To return to Paul once more, do we, as parents and as teachers, give our attention to whatever is true, whatever is honorable, whatever is just, whatever is pure, whatever is lovely, whatever is commendable. “If there is any excellence, if there is anything worthy of praise,” Paul urges, “think about these things.” Give your attention to these things.

This entails an ability and willingness to judge. There is a certain irony here. Christians are often fond of pointing out that the only verse in the Bible anybody seems to know anymore is “Judge not, and you will not be judged.” Yet, we too are guilty of a failure to discern: not only between what is true and false and between what is good and what is evil, but also between what is beautiful and what is mediocre and, perhaps more importantly for our theme tonight, between the consequential and the trivial, the meaningful and the superficial.

Not only must we learn how to pay attention to what is noble and beautiful, but maturity also involves learning to pay less attention to ourselves and more attention to others.

The American novelist, David Foster Wallace put it this way in his deservedly famous commencement address at Kenyon College: “The really important kind of freedom involves attention, and awareness, and discipline, and effort, and being able truly to care about other people and to sacrifice for them, over and over, in myriad petty little ways, every day. That is real freedom. The alternative is unconsciousness, the default-setting, the ‘rat race’ — the constant gnawing sense of having had and lost some infinite thing.”

Finally, let me return to the idea of limits. The pursuit of endless possibility is one of the marks of our deferred adulthood. Maturity entails not only the acceptance of limits, but also the realization that our flourishing requires the recognition of limits and that our limitations are the conditions of our happiness.

Wendell Berry has put this as well as I have ever seen it put:

“our human and earthly limits, properly understood, are not confinements but rather inducements to formal elaboration and elegance, to fullness of relationship and meaning. Perhaps our most serious cultural loss in recent centuries is the knowledge that some things, though limited, are inexhaustible.”

Our places, where we make our home, where we learn, where we worship, each of these can also be a site of inexhaustible satisfaction and joy, but only if we learn to tend it and care for it.
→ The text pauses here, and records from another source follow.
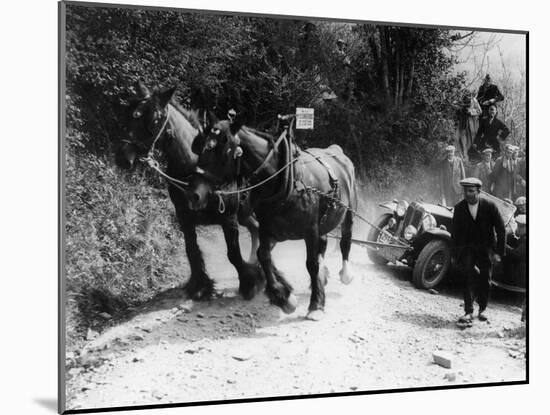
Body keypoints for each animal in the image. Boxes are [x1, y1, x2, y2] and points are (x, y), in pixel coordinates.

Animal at [114, 82, 266, 302]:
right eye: (128, 113)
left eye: (153, 119)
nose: (122, 157)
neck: (192, 166)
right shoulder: (184, 216)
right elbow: (192, 251)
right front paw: (200, 286)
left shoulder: (228, 217)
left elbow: (233, 254)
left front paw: (250, 283)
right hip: (244, 213)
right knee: (254, 227)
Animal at [189, 115, 358, 320]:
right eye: (201, 148)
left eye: (223, 153)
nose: (195, 194)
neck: (287, 183)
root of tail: (336, 150)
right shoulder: (268, 228)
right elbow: (263, 255)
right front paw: (283, 297)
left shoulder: (310, 230)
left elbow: (311, 264)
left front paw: (315, 305)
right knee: (323, 243)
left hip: (349, 211)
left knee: (346, 239)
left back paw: (346, 273)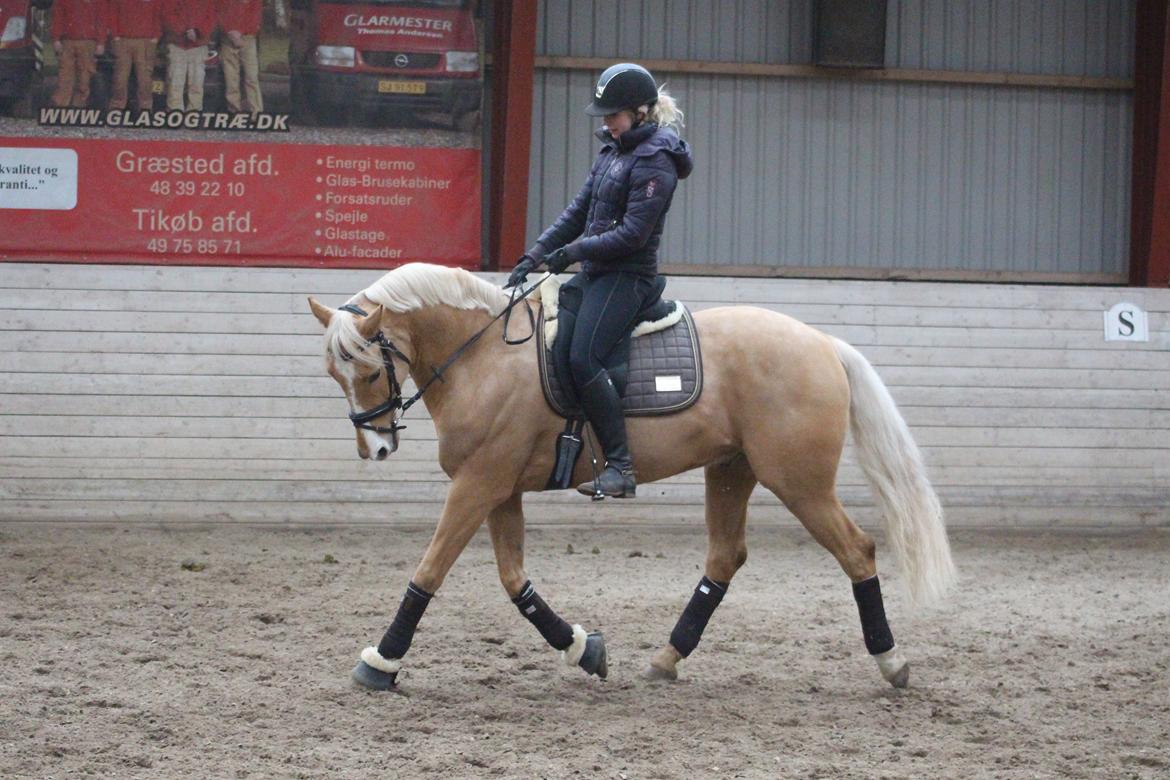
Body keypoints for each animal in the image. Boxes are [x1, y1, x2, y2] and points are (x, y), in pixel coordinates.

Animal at [306, 265, 954, 692]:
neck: (484, 357)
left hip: (799, 482)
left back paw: (892, 662)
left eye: (369, 370)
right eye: (336, 374)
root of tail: (823, 343)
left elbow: (428, 571)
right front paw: (583, 649)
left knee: (857, 550)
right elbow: (515, 581)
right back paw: (667, 659)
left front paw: (381, 662)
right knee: (725, 558)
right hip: (731, 471)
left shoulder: (479, 483)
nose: (376, 448)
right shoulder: (500, 488)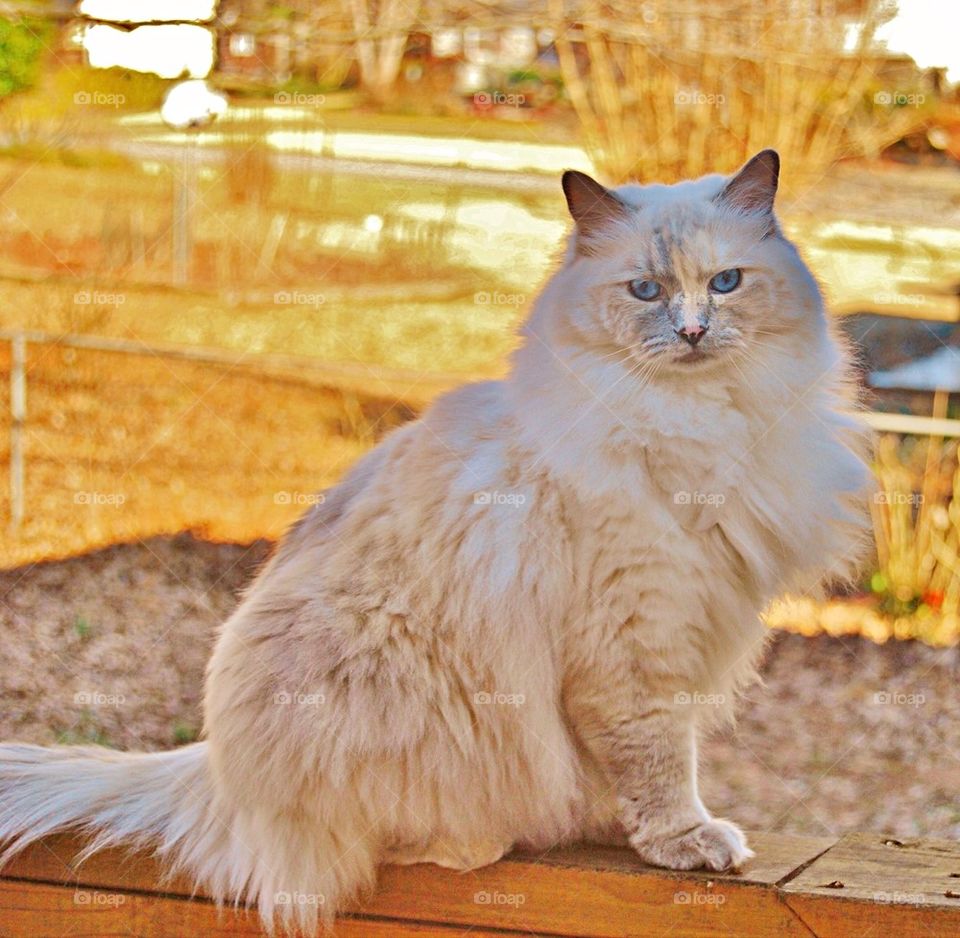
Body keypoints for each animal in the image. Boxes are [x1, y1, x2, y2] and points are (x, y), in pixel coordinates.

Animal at [0, 150, 872, 932]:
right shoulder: (633, 639)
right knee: (370, 852)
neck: (699, 423)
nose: (692, 332)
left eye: (726, 283)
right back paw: (478, 843)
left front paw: (621, 827)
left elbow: (631, 765)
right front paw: (682, 841)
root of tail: (213, 768)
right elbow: (656, 758)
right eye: (646, 290)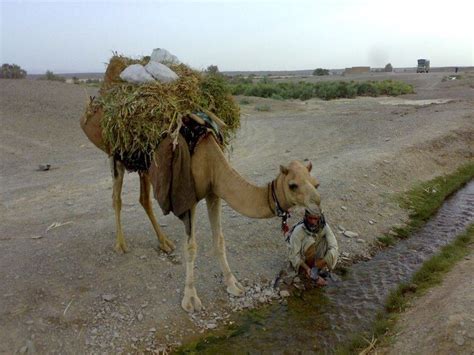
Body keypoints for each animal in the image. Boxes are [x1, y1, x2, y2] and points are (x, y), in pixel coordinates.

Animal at [80, 110, 322, 312]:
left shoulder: (214, 192)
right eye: (293, 185)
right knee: (117, 198)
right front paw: (190, 299)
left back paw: (164, 243)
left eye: (315, 183)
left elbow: (219, 240)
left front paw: (233, 284)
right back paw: (121, 244)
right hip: (117, 157)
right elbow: (191, 247)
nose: (317, 205)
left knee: (144, 198)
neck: (210, 159)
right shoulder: (189, 199)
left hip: (146, 166)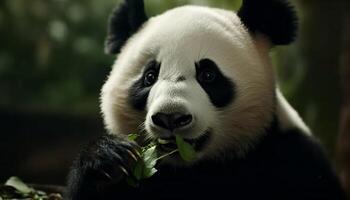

If all of this business about the acceptance of limits, acknowledging our mutual dependence, and learning to give our attention to what is high and noble sounds like a joyless affair, it is not.

Speaking about the seriousness with which we treat our fellow human beings, CS Lewis in The Weight of Glory writes this:

“This does not mean that we are to be perpetually solemn. We must play. But our merriment must be of that kind (and it is, in fact, the merriest kind) which exists between people who have, from the outset, taken each other seriously—no flippancy, no superiority, no presumption.”

Likewise, when we set aside our preoccupation with ourselves and our fascination with trivial and superficial pleasures, we will find that in learning to love our neighbor and learning to love what is true and just and noble, we will experience a far deeper joy and satisfaction then we have known.

As we plan for this forthcoming year, let us consider how we might lead our children and our students toward God-honoring adulthood, an adulthood that does not consist in rugged self-sufficiency and autonomy but rather in humble recognition of our dependence–on God and on one another–our limits, and the discipline and judgment to turn our attention to what is noble and praiseworthy.

And for those caring for and teaching little ones for whom adulthood is still a far-off reality, let us guard their childhood, their wonder, and their joy.